Ramona: It is one of my passions to help people grow and develop, even beyond the potential that they see themselves. This is independent of gender. I do this daily for my own employees, and am also mentoring seven women inside and outside of Autodesk. 

Nancy: Any time I get the opportunity to help or highlight another woman, I do it. It’s important to share your experiences, successes, and even your failures. Your story could inspire someone and encourage them to help other women, too. 

Anchal: My role within AWN has given me the unique opportunity to get exposed to the barriers women experience showing up authentically or confidently. I, alongside the other AWN board members, am constantly striving to come up with programming that serves the needs of the community in a way that helps women address their barriers through professional development opportunities, or by creating a platform to promote support groups and shared learnings. On a narrower scope within the team and projects I lead, I take advantage of my awareness and seriously evaluate hiring and promotion decisions, present equitable opportunities to women, act as a buddy in taking up tasks that challenge my team, and gradually empower my team to push their limits through career coaching conversations and connecting them with the right people and opportunities. 

Honestly, it is difficult to find extra time to get a lot of things done, especially considering these trying pandemic times. This area organically motivates me to work on the weekends or after normal work hours because, ultimately, creating a platform for everyone to have a sense of belonging and grow together is significant to me. 

Yaara: Especially after going through two very difficult pregnancies while working at Autodesk, I always make a special effort to reach out to women who are expecting children, making sure they have the support they need and that they’re fully equipped with the information that can help them. I do this through mentorship – both officially, by setting up mentorship groups focused on young mothers, and unofficially, by offering advice (when it’s asked for!) and helping when I can. 

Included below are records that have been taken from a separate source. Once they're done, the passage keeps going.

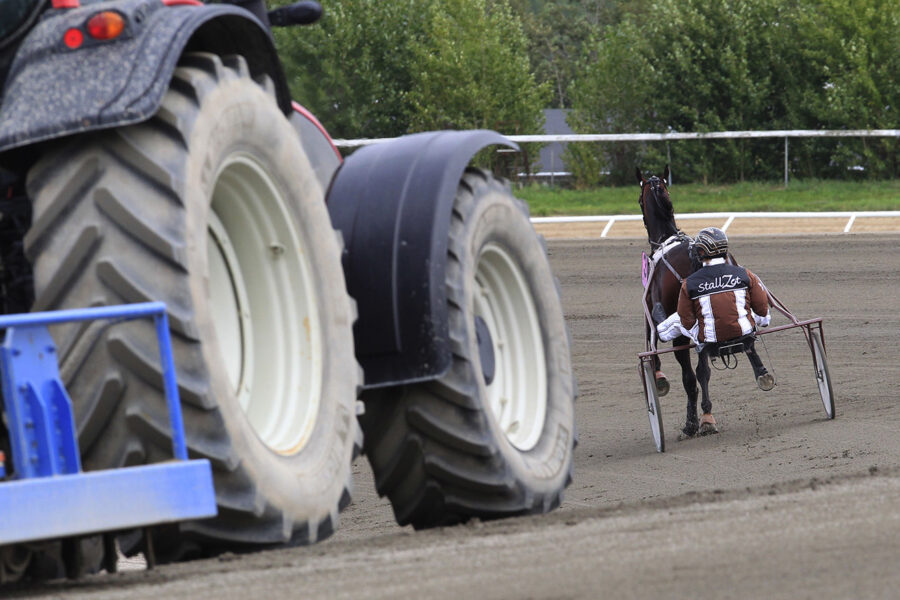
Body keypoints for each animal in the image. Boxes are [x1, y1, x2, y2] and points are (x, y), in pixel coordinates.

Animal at [632, 168, 712, 436]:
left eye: (639, 199)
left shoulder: (652, 311)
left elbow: (652, 344)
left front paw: (657, 376)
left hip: (680, 332)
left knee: (689, 376)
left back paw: (693, 423)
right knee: (702, 372)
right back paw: (706, 417)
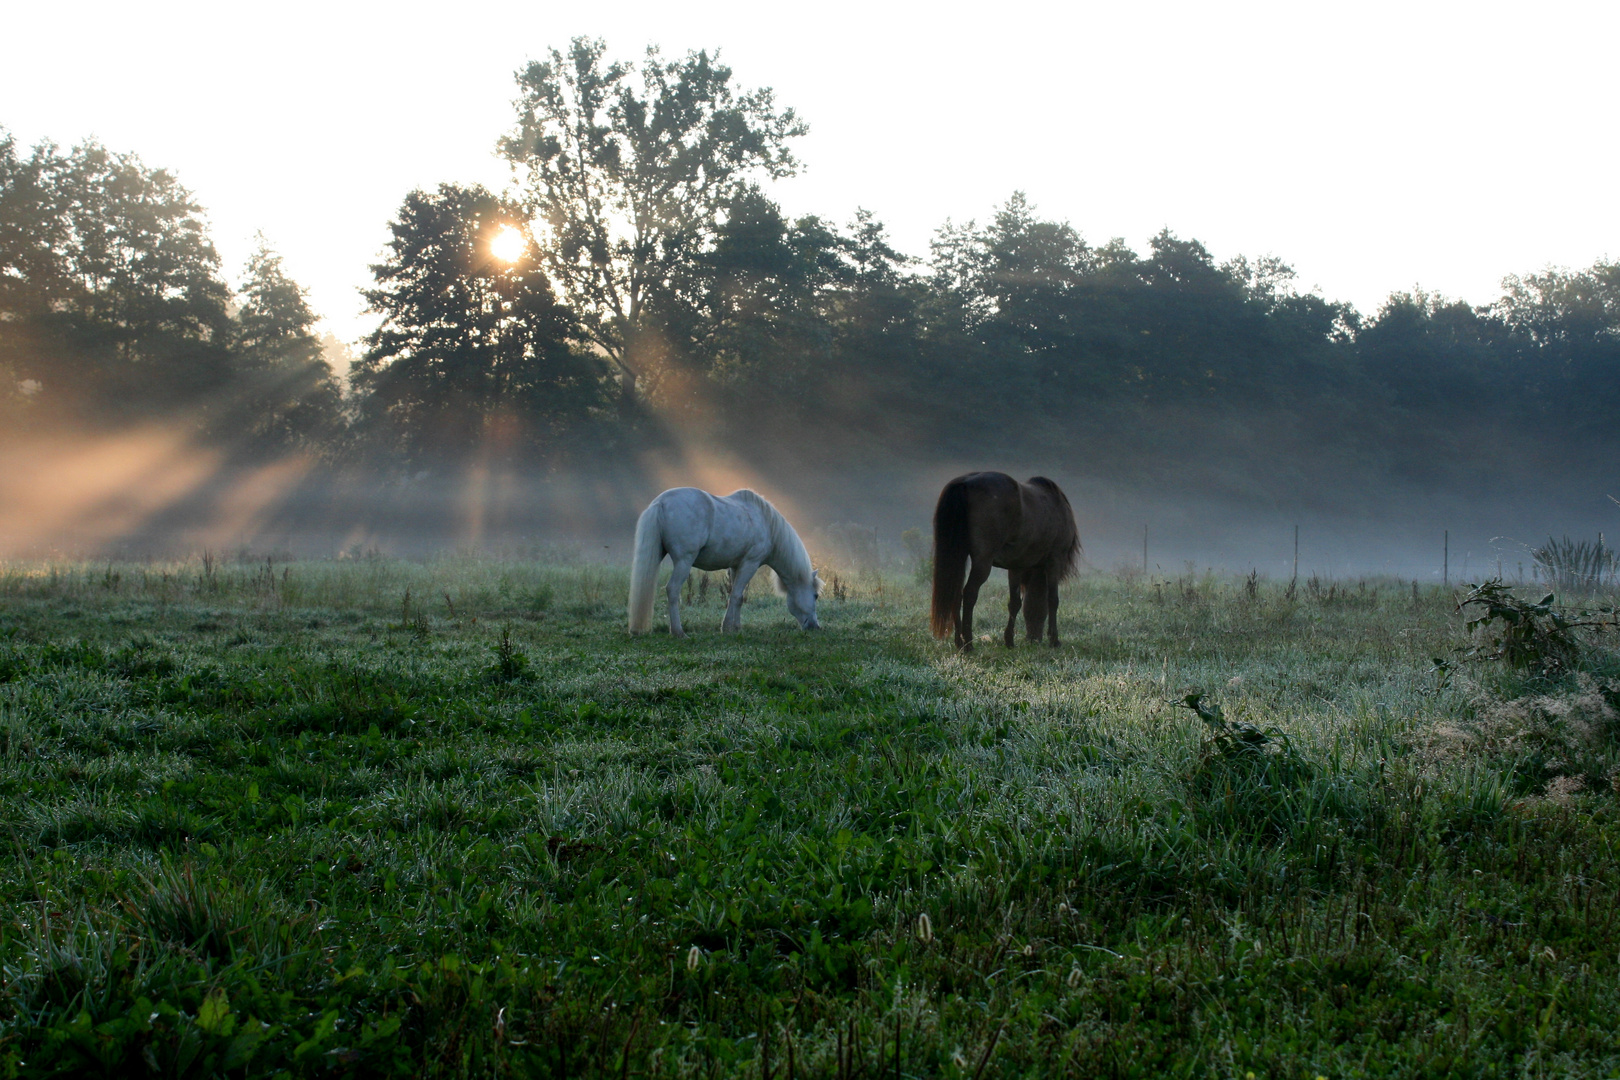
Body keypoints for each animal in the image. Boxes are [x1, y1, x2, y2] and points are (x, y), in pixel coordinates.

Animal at [622, 488, 816, 637]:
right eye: (815, 596)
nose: (815, 627)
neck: (766, 523)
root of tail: (660, 503)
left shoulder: (736, 566)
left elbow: (737, 596)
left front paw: (736, 627)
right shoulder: (750, 563)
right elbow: (736, 596)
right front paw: (728, 627)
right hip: (684, 561)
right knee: (673, 590)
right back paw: (678, 632)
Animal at [933, 472, 1082, 650]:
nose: (1033, 638)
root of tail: (965, 482)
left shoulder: (1016, 565)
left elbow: (1015, 603)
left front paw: (1009, 640)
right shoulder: (1055, 560)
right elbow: (1053, 600)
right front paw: (1054, 640)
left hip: (960, 557)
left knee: (956, 593)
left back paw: (959, 642)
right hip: (983, 562)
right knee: (969, 594)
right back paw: (968, 644)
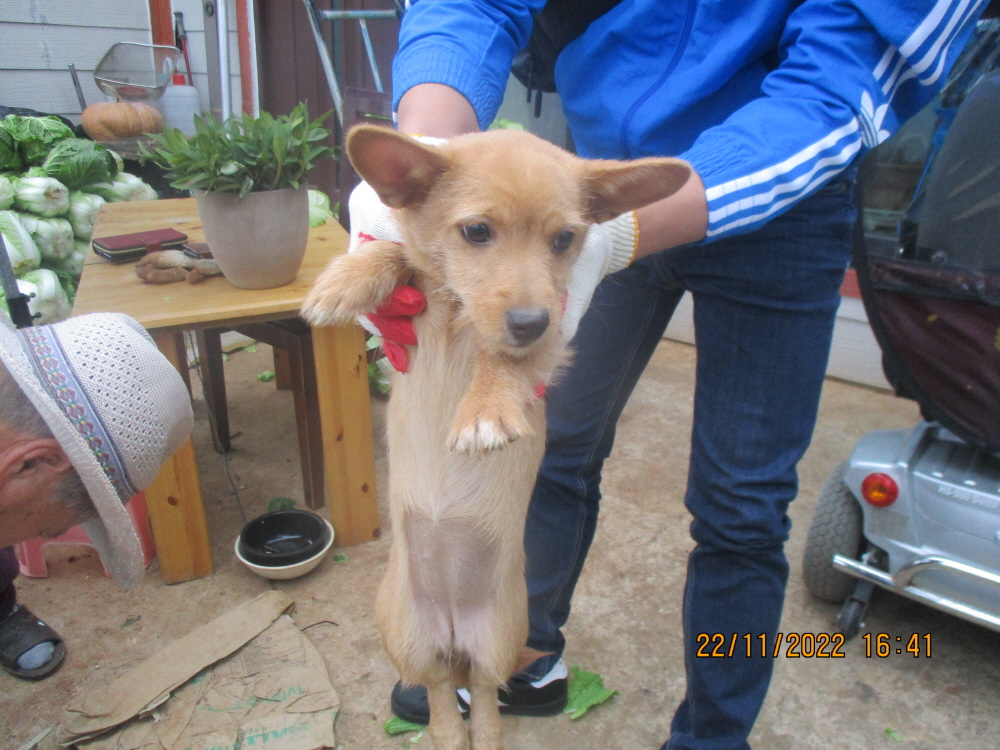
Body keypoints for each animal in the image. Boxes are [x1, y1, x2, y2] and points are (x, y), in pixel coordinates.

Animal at [302, 125, 689, 750]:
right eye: (477, 232)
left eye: (565, 239)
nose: (530, 321)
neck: (457, 315)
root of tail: (454, 628)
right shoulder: (429, 287)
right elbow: (399, 254)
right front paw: (346, 281)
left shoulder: (555, 334)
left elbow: (506, 358)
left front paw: (484, 407)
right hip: (405, 634)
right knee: (440, 699)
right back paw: (447, 730)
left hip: (499, 640)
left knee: (483, 704)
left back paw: (479, 732)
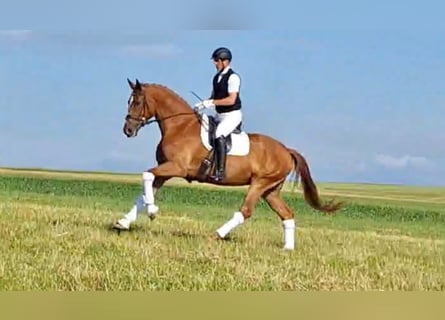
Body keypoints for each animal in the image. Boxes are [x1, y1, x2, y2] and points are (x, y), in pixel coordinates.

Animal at [112, 79, 342, 250]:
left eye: (137, 102)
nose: (128, 130)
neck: (179, 126)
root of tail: (286, 150)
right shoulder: (165, 170)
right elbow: (144, 193)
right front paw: (124, 222)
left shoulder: (177, 167)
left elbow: (146, 175)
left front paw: (152, 211)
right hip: (271, 190)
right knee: (287, 214)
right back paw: (288, 248)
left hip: (259, 184)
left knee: (245, 211)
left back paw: (216, 235)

Why do you think Autodesk is a particularly supportive place for women employees?  

Ramona: Autodesk has multiple programs in place that support women and their development, such as AWN, as well as AWiS (Autodesk Women in Sales). Autodesk has been very supportive to all employees throughout the pandemic, and employee wellbeing is top of mind all the way up to the executive level.  

Nancy: Autodesk’s company culture respects and empowers women to succeed in their careers.   You can grow your career and be your authentic self. 

Anchal: I have been with the company for close to 14 years, and it has been exciting to see small systemic changes seeping through the ecosystem for women, from hiring to career advancement opportunities. This has been made possible by raising awareness and effecting intentional change at all levels. It is enriching to see how many leaders translate the intention around equity into concrete action during the focal phases and ensure that women employees’ pay matches their performance by consciously eliminating any unconscious biases. There are specially tailored or parallel streams of professional development programs or focus groups for women to create more opportunities and accessibility. For instance, Autodesk has an emerging leaders program that supports the development of aspiring leaders, and this now has a parallel stream for women. 

In Singapore, the maternity leave for citizens is typically one month longer than it is for foreign nationals, but Autodesk offers the highest leave available of 16 weeks for all women across the site. As a new mother who went back to work after four months of maternity leave, I had enough psychological safety to return to what I had left, infrastructure support in the form of pumping rooms and flexible working options.